If our people return to the office drained and burned out from this past year, then we pile more work on them, what will happen? Even before COVID, 70 percent of American workers reported that their companies had unrealistic work expectations and 64 percent said their supervisors wouldn’t back them up if times got tough.
Establishing New Team Norms that Bolster the Performance Equation
As leaders, we tend to praise competencies and undervalue capacity. We expect our team members to do more, take on more stress, and get things done faster than ever before.
We praise people for working 80-hour weeks, pulling all-nighters, or answering messages even on vacation.
The “do whatever it takes” approach usually starts as a well-meant inspiration. Unless we’re mindful as managers, though, this approach can become actively harmful, sapping our team’s energy and enthusiasm and becoming a contributor to the greatest level of burnout, anxiety, and overwhelm ever experienced in the modern work era.
How do we combat it? As a leader, your team looks to you for a model of organizational/departmental climate and culture. You set the standard for what’s expected. Assess yourself:
- Are you sending emails late at night, causing your team members to scramble or to feel compelled to respond?
- Are you using your vacation days? Taking your lunch breaks? Finding time for physical activity during the day?
- Are you setting reasonable timelines for work and defining appropriate expectations with other departments or with clients?
- Are you acting with self-awareness, understanding how your choices may appear to the people around you?
- Are you leading with empathy, recognizing and making space for the parts of your employees’ lives that may be different from your own (child or elder care responsibilities, financial challenges, cultural differences)?
As you begin bringing people back to work, now is the time to examine your culture and make changes. In a way, you’re starting with a clean slate and an opportunity to establish new norms.
You can start by:
- Having conversations. Ask your employees about their experiences at home: what challenged them, what frustrated them, and what exhausted them. What’s creating the most strain as they contemplate being back in the office? These conversations should be driven by an honest desire to create a workplace/team focus on renewal and increasing capacity.
- Establishing new norms. Bring the feedback from your team members into a group setting. Did your team members offer some persistent themes – a desire for fewer meetings or greater schedule flexibility? Stress over micromanagement or unclear expectations? Define how these issues are creating an impact on your team and create new norms/expectations for the group.

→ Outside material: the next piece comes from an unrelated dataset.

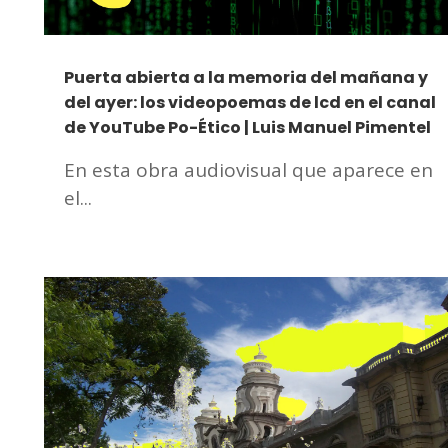
Puerta abierta a la memoria del mañana y
del ayer: los videopoemas de lcd en el canal
de YouTube Po-Ético | Luis Manuel Pimentel
En esta obra audiovisual que aparece en
el...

- Keep each other accountable while also emphasizing flexibility. Flexibility should not be treated as a perk but as a necessary business discipline. We’re expecting people to move back from the relative freedom of work-from-home into the confines of the traditional office workday. Everything may take time to re-settle. Watch for people falling back into old routines or bad habits and find ways to patiently redirect their efforts.
As a leader, it’s your responsibility to inspire and equip your people to do their best (competence), while at the same time putting boundaries in place to ensure they can be their best (capacity). Allow them to replenish their capacity so they want and are able to do the best for you and for the organization.